One thing that came up in every review of the CIX P1 I read–Jeff Geerling’s Orion O6 writeup being the most prominent–is power draw, and I have a month’s worth of data to confirm that it’s higher than average–averaging at 15.5W, rather than the usual 13W that I see quoted in other places:

Orange Pi 6 Plus wall power over 30 days
Orange Pi 6 Plus wall power over 30 days

The flat zeros on the left are the setup period when I was reflashing and debugging offline. Once it came up as an always-on machine the power draw settled into a consistent daily pattern.

Orange Pi 6 Plus wall power over 7 days
Orange Pi 6 Plus wall power over 7 days

Zooming into the last week at 15-minute resolution, the daily idle/load cycle is clearly visible–overnight the board drops to about 15-16W, and during the day it hovers around 20-27W depending on what I am doing. Compilation and inference bursts push it briefly toward 30W; the rest of the time it sits comfortably in the low twenties.

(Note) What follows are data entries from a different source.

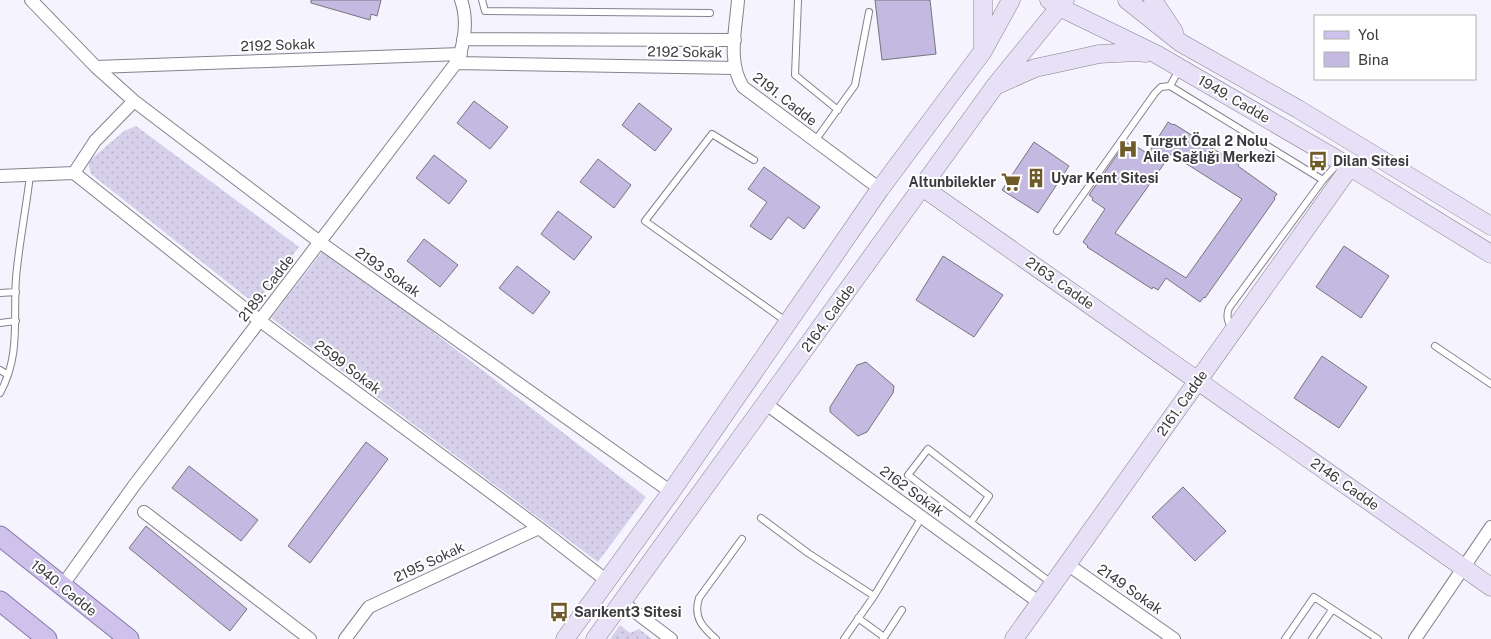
<svg xmlns="http://www.w3.org/2000/svg" width="1491" height="639" font-family="'Public Sans',sans-serif">
<style>
.grass{fill:url(#grass-dots)}
.building{fill:#c4bae1;stroke:#77747e;fill-rule:evenodd}
.lines{fill:none;stroke-linecap:round;stroke-linejoin:round}
.lane-casing{stroke:#84828c;stroke-width:8}
.street-casing{stroke:#84828c;stroke-width:14}
.secondary-casing{stroke:#84828c;stroke-width:19}
.primary-casing{stroke:#8678a8;stroke-width:21}
.lane{stroke:#fff;stroke-width:6}
.street{stroke:#fff;stroke-width:12}
.secondary{stroke:#e7e0f6;stroke-width:18}
.primary{stroke:#cec2ed;stroke-width:19}
.labels{text-anchor:middle;dominant-baseline:central;stroke-width:4;stroke-linejoin:round;paint-order:stroke}
.street-label{font-size:14px;fill:#3b3a3e;stroke:#fff}
.poi-label{font-size:14px;font-weight:bold;fill:#3b3a3e;stroke:#fff;text-anchor:start}
</style>
<defs>
<pattern id="grass-dots" width="8" height="8" patternUnits="userSpaceOnUse" patternTransform="scale(1.25)"><rect width="8" height="8" fill="#d6d0eb"/><path d="M2 2h.1M6 6h.1" fill="none" stroke="#b9b3cb" stroke-width="1.8" stroke-linecap="round"/></pattern>
</defs>
<rect width="100%" height="100%" fill="#f5f3fe"/>
<path class="grass" d="M136,126l163,121 -44,57 -164,-130 -3,-12 36,-31z
M322,252h6l6,3 312,242 -48,65 -327,-244z
M620,625l10,8 9,-4 13,10h-42z"/>
<path class="building" d="M311,0h70l-4,16 -6,-2 -1,6 -59,-17z
M875,0h55l6,54 -54,6z
M474,101l34,26 -18,22 -33,-26z
M639,103l33,26 -17,22 -33,-26z
M1168,122l5,3 1,-1 65,41 -1,1 39,28 -3,4 1,1 -19,27 -51,72 -1,-1 -4,5 -34,-24 -8,12 -5,-3 -1,2 -65,-42 1,-1 -5,-4 22,-33 -13,-9 1,-2 -4,-3 37,-53 4,3 1,-2 17,11zM1171,154l71,45 -56,79 -71,-45z
M1034,142l35,24 -31,47 -36,-23z
M434,155l33,26 -18,23 -33,-26z
M598,159l33,26 -17,23 -34,-26z
M764,167l56,40 -16,22 -16,-12 -17,23 -21,-14 17,-24 -19,-13z
M558,211l34,26 -18,23 -33,-26z
M424,239l34,26 -18,22 -33,-26z
M1344,246l45,30 -28,42 -45,-31z
M943,256l60,39 -29,42 -58,-37z
M517,266l33,26 -17,22 -34,-26z
M1322,356l45,31 -28,41 -45,-30z
M866,362l28,24 -1,7 -26,39 -9,4 -28,-24v-5l27,-42z
M366,442l22,17 -78,104 -22,-17z
M189,466l69,54 -17,21 -69,-53z
M1183,487l43,44 -31,30 -43,-44z
M146,526l101,83 -17,22 -101,-83z"/>
<g class="lines">
<defs>
<path id="lane" d="M482,0l3,11 225,2
M798,0l-3,75 43,35
M1170,86l9,-16
M815,141l40,-56 14,-73
M754,160l-42,-26 -67,87 142,101
M1323,180l16,-18
M1057,231l98,-138 6,-6 9,-1 153,94 -94,128c-3,8 -2,15 5,21
M0,293l16,-1
M0,323l16,-2
M1435,346l56,38
M0,370l8,5
M0,393c21,-38 13,-74 16,-115 3,-35 10,-68 14,-103
M761,518l47,35 66,43
M971,522l18,-26 -61,-47 -20,26 134,101 11,8
M858,618l26,19
M716,639c-14,-12 -23,-22 -17,-41l43,-59
M844,639l30,-43 48,-79
M883,639l19,-29
M1285,639l29,-42 64,42
M1312,639l20,-29"/>
<path id="street" d="M31,0l65,67 38,34 187,142 350,249
M738,0c-2,28 -11,62 5,87l137,102
M463,39l272,1
M456,63l279,5
M96,67l365,-13
M74,173l185,147 280,208 68,53
M74,173l21,-32 39,-40
M0,176l74,-3
M766,404l274,199
M144,512l166,127
M1067,564l107,75
M62,586l71,-99 323,-424c9,-18 12,-44 5,-63
M622,602l49,37
M345,639l24,-32 170,-79
M1415,639l76,-112"/>
<path id="secondary" d="M1049,0l10,7 97,47 194,113 141,87
M1127,0l54,43 117,66 193,117
M1153,0l21,32
M983,47v-47
M997,85l38,-17 28,-6 36,-8 38,-2 9,1
M922,187l569,400
M565,639l106,-147 209,-303 103,-138 28,-51
M595,639l400,-553 70,-86
M1014,639l336,-472"/>
<path id="primary" d="M0,536l129,103
M0,601l47,38"/>
</defs>
<use href="#lane" class="lane-casing"/>
<use href="#street" class="street-casing"/>
<use href="#secondary" class="secondary-casing"/>
<use href="#primary" class="primary-casing"/>
<use href="#lane" class="lane"/>
<use href="#street" class="street"/>
<use href="#secondary" class="secondary"/>
<use href="#primary" class="primary"/>
</g>
<defs>
<symbol id="hospital-bare" viewBox="-9 -9 18 18"><path d="M-5-5h3v3.5h4V-5h3V5h-3V1.5h-4V5h-3Z" fill="#6f5b2a" stroke="#fff" stroke-width="2.5" paint-order="stroke"/></symbol>
<symbol id="bus-bare" viewBox="-9 -9 18 18"><path d="M-5-6H5V4H4V6H2V4H-2V6H-4V4H-5ZM-3.5-4V0h7V-4ZM-3.5 1.2v1.5H-2V1.2ZM2 1.2v1.5H3.5V1.2Z" fill="#6f5b2a" stroke="#fff" stroke-width="2.5" paint-order="stroke"/></symbol>
<symbol id="building-bare" viewBox="-9 -9 18 18"><path d="M-4-6H4V6H1V3H-1V6H-4ZM-2.5-4.3h1.7v1.8h-1.7ZM.8-4.3h1.7v1.8H.8ZM-2.5-1h1.7V.8h-1.7ZM.8-1h1.7V.8H.8Z" fill="#6f5b2a" stroke="#fff" stroke-width="2.5" paint-order="stroke"/></symbol>
<symbol id="supermarket-bare" viewBox="-9 -9 18 18"><path d="M-6-5.5h2.5l.6 2H6L4.5 2H-2.5L-4.4-4H-6ZM-1.5 3.2a1.3 1.3 0 1 0 .1 0ZM3 3.2a1.3 1.3 0 1 0 .1 0Z" fill="#6f5b2a" stroke="#fff" stroke-width="2.5" paint-order="stroke"/></symbol>
</defs>
<g fill-rule="evenodd">
<use href="#hospital-bare" x="1114" y="135" width="28" height="28"/>
<use href="#bus-bare" x="1304" y="147" width="28" height="28"/>
<use href="#building-bare" x="1022" y="164" width="28" height="28"/>
<use href="#supermarket-bare" x="997" y="168" width="28" height="28"/>
<use href="#bus-bare" x="545" y="598" width="28" height="28"/>
</g>
<g class="labels">
<g class="street-label">
<text transform="translate(278 45) rotate(-2)">2192 Sokak</text>
<text transform="translate(685 52) rotate(1)">2192 Sokak</text>
<text transform="translate(785 99) rotate(38)">2191. Cadde</text>
<text transform="translate(1234 99) rotate(30)">1949. Cadde</text>
<text transform="translate(388 272) rotate(35)">2193 Sokak</text>
<text transform="translate(1060 283) rotate(35)">2163. Cadde</text>
<text transform="translate(266 288) rotate(-52)">2189. Cadde</text>
<text transform="translate(828 318) rotate(-54)">2164. Cadde</text>
<text transform="translate(348 367) rotate(37)">2599 Sokak</text>
<text transform="translate(1182 403) rotate(-55)">2161. Cadde</text>
<text transform="translate(1345 484) rotate(35)">2146. Cadde</text>
<text transform="translate(912 491) rotate(36)">2162 Sokak</text>
<text transform="translate(429 562) rotate(-25)">2195 Sokak</text>
<text transform="translate(64 588) rotate(39)">1940. Cadde</text>
<text transform="translate(1130 589) rotate(35)">2149 Sokak</text>
</g>
<g class="poi-label">
<text x="1143" y="141">Turgut Özal 2 Nolu<tspan x="1143" dy="16">Aile Sağlığı Merkezi</tspan></text>
<text x="1333" y="161">Dilan Sitesi</text>
<text x="1051" y="178">Uyar Kent Sitesi</text>
<text x="996" y="182" text-anchor="end">Altunbilekler</text>
<text x="574" y="612">Sarıkent3 Sitesi</text>
</g>
</g>
<rect x="1314" y="15" width="162" height="65" fill="#ffffff" stroke="#b1b0b2"/>
<rect x="1324" y="31" width="25" height="8" fill="#cec2ed" stroke="#b1b0b2"/>
<text x="1358" y="40" font-size="15" fill="#3b3a3e">Yol</text>
<rect x="1324" y="52" width="25" height="15" fill="#c4bae1" stroke="#b1b0b2"/>
<text x="1358" y="65" font-size="15" fill="#3b3a3e">Bina</text>
</svg>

That said, the idle floor of 15-16W is noticeably higher than what I am used to from other SBCs. A Raspberry Pi 5 idles around 3-4W, an RK3588 board typically settles around 5-8W, and even a Mini PC with an N100 can idle below 10W.

The Orange Pi 6 Plus never really gets below 15W even with nothing running, and that appears to be a common trait of the CIX P1 reference design rather than anything specific to this board–the Radxa Orion O6 (same SoC) shows a very similar baseline in the reports I have seen.

Whether that is down to the memory controller, the 5GbE PHYs, the always-on fan or some combination of all three, I cannot say for certain. But it does mean the board is less attractive as a low-traffic always-on appliance than the raw compute-per-watt numbers might suggest. At 15W idle you are paying about 130 kWh/year just to keep it breathing, which is not terrible but is not nothing either.

Orange Pi 6 Plus current draw over 7 days
Orange Pi 6 Plus current draw over 7 days

I checked, and current draw mirrors the power profile and stays well under 0.2A on the 230V circuit. The board’s power supply is not doing anything exotic.

Mains voltage on the office circuit over 7 days
Mains voltage on the office circuit over 7 days

The voltage trace is mostly here for completeness–Lisbon mains hovering around 230-232V with the usual overnight sag and daytime recovery. Nothing that would stress any reasonable power supply, and useful as a sanity check that the power readings are not being skewed by wild grid swings.

Reboots over the month: essentially none that weren’t my doing. The board has been stable in a way I did not expect from the early boot-chain experience.

Conclusion

After all of this, the Orange Pi 6 Plus fits a fairly specific set of roles:

  • local inference experiments with carefully chosen models
  • edge-side telemetry or monitoring
  • compact Linux services that benefit from dual 5GbE
  • infrastructure roles where you want something denser and lower-power than x86 but more capable than the usual toy SBC

I wouldn’t use it as a general-purpose desktop, and I wouldn’t trust the NPU story for anything LLM-related without more soak time. But I would keep it around for the sort of edge-AI and systems work I usually get drawn into–enough real capability to justify the effort, even if that effort is, right now, unreasonably high.

Even considering that I cut a lot of corners on the software side to get to a usable state, the hardware is still very much ahead of the software.

The GPU works, the NPU stack exists in some recognisable form, and local AI is not only possible but occasionally good, and I like what it can do, even if the power consumption and fan noise are higher than I would like for a board in this class, but compared to Rockchip’s offerings, it’s a much more polished experience–and the fact that I can get it to do useful work at all by myself, with my own OS image, is a testament to the progress ARM boards have made in the last couple of years.